I will skip the details of the mathematics behind the Shanks transformation (but see this article) and instead present Mathematica code:
wynnEpsilon[seq_?VectorQ] := Module[{n = Length[seq], ep, res, v, w},
res = {};
Do[
ep[k] = seq[[k]];
w = 0;
Do[
v = w; w = ep[j];
ep[j] =
v + (If[Abs[ep[j + 1] - w] > 10^-(Precision[w]), ep[j + 1] - w,
10^-(Precision[w])])^-1;
, {j, k - 1, 1, -1}];
res = {res, ep[If[OddQ[k], 1, 2]]};
, {k, n}];
Flatten[res]
]
This is essentially the algorithm behind the hidden built-in Mathematica function SequenceLimit[], but I have chosen to implement the algorithm explicitly for pedagogical reasons.
We then have the results
Last[wynnEpsilon[vals]]
1.442695040888963407376933999717472189155804331509810458775727421372220122967729979363328849794520
% - 1/Log[2]
1.70093187155800517291583773568245246402780144411109037865448994778022269010133063583652`*^-20
with a result that matches $\frac1{\log\;2}$ to ~ 20 digits. (The slight loss of accuracy is the price for the generality of the Shanks transformation, which did not exploit the behavior of the error ratios.)

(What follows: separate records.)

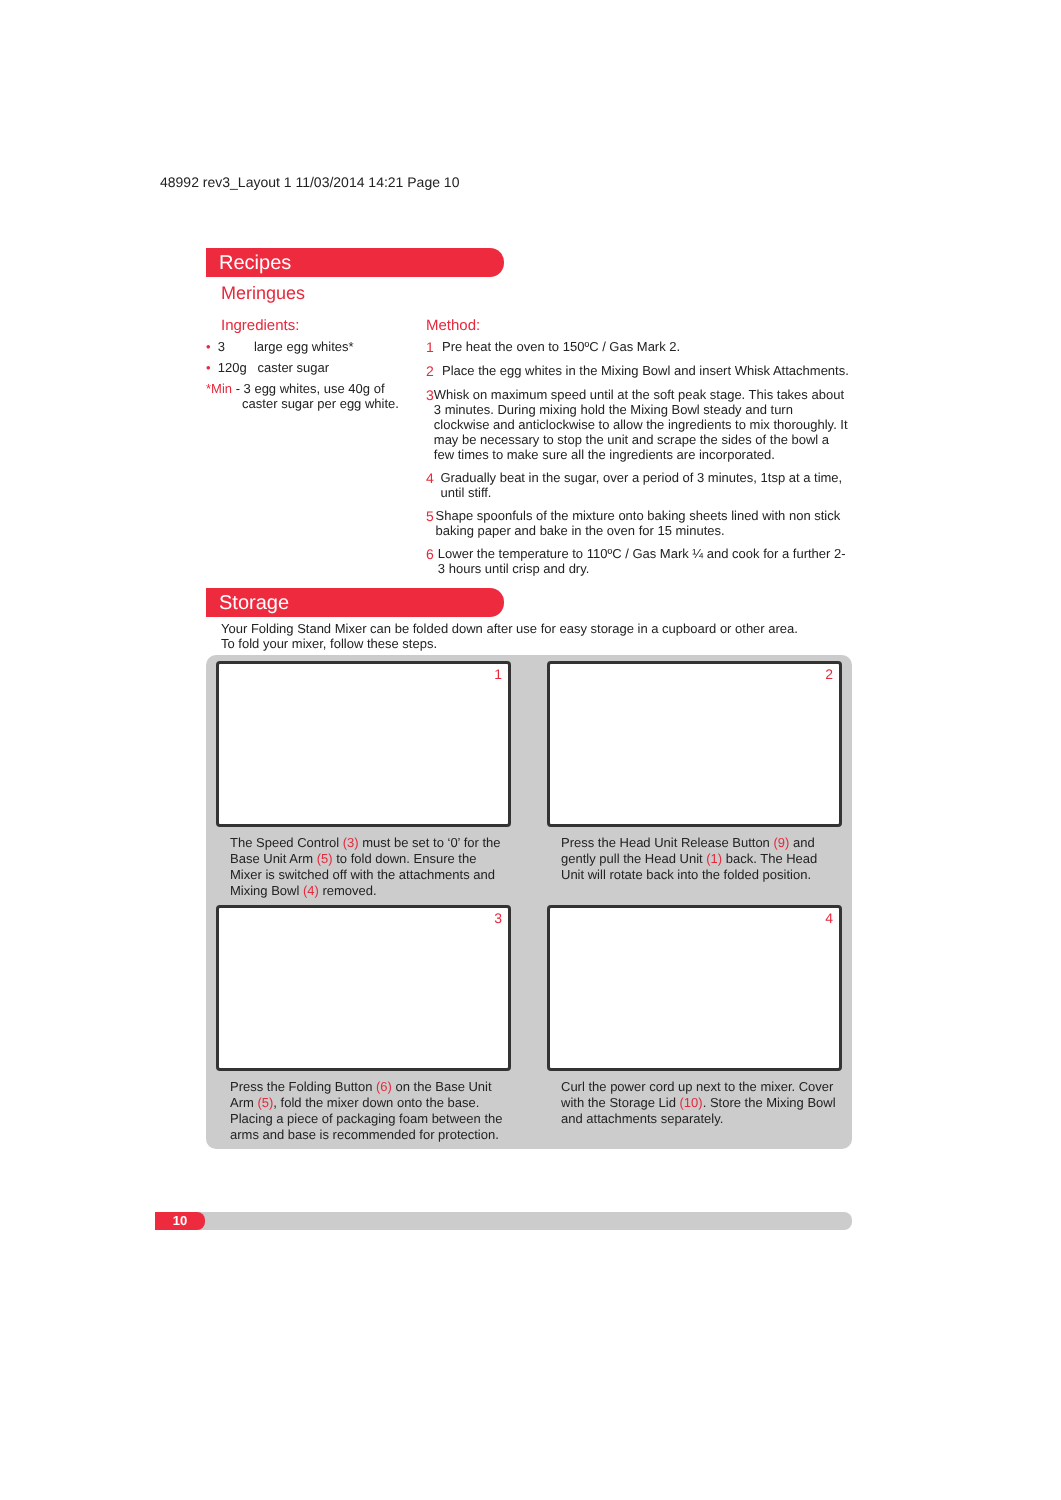48992 rev3_Layout 1 11/03/2014 14:21 Page 10
Recipes
Meringues
Ingredients:
• 3 large egg whites*
• 120g caster sugar
*Min - 3 egg whites, use 40g of
caster sugar per egg white.
Method:
1 Pre heat the oven to 150ºC / Gas Mark 2.
2 Place the egg whites in the Mixing Bowl and insert Whisk Attachments.
3 Whisk on maximum speed until at the soft peak stage. This takes about 3 minutes. During mixing hold the Mixing Bowl steady and turn clockwise and anticlockwise to allow the ingredients to mix thoroughly. It may be necessary to stop the unit and scrape the sides of the bowl a few times to make sure all the ingredients are incorporated.
4 Gradually beat in the sugar, over a period of 3 minutes, 1tsp at a time, until stiff.
5 Shape spoonfuls of the mixture onto baking sheets lined with non stick baking paper and bake in the oven for 15 minutes.
6 Lower the temperature to 110ºC / Gas Mark ¼ and cook for a further 2-3 hours until crisp and dry.
Storage
Your Folding Stand Mixer can be folded down after use for easy storage in a cupboard or other area.
To fold your mixer, follow these steps.
1
The Speed Control (3) must be set to ‘0’ for the Base Unit Arm (5) to fold down. Ensure the Mixer is switched off with the attachments and Mixing Bowl (4) removed.
2
Press the Head Unit Release Button (9) and gently pull the Head Unit (1) back. The Head Unit will rotate back into the folded position.
3
Press the Folding Button (6) on the Base Unit Arm (5), fold the mixer down onto the base. Placing a piece of packaging foam between the arms and base is recommended for protection.
4
Curl the power cord up next to the mixer. Cover with the Storage Lid (10). Store the Mixing Bowl and attachments separately.
10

The results of these two different extrapolation algorithms lends credibility to the conjecture that the limit is $\frac1{\log\;2}$.
Solution 2:
Conceivably, the function $f(x)$ is within $0.00005$ of $1.44$ up until $x + 2^{2^{2^{10}}}$, but only then does the function suddenly skyrocket. Knowing localized data doesn't tell us anything about the limits of the function without some other sort of knowledge, such as the form of the function, the characteristics of its variation or derivative, etc.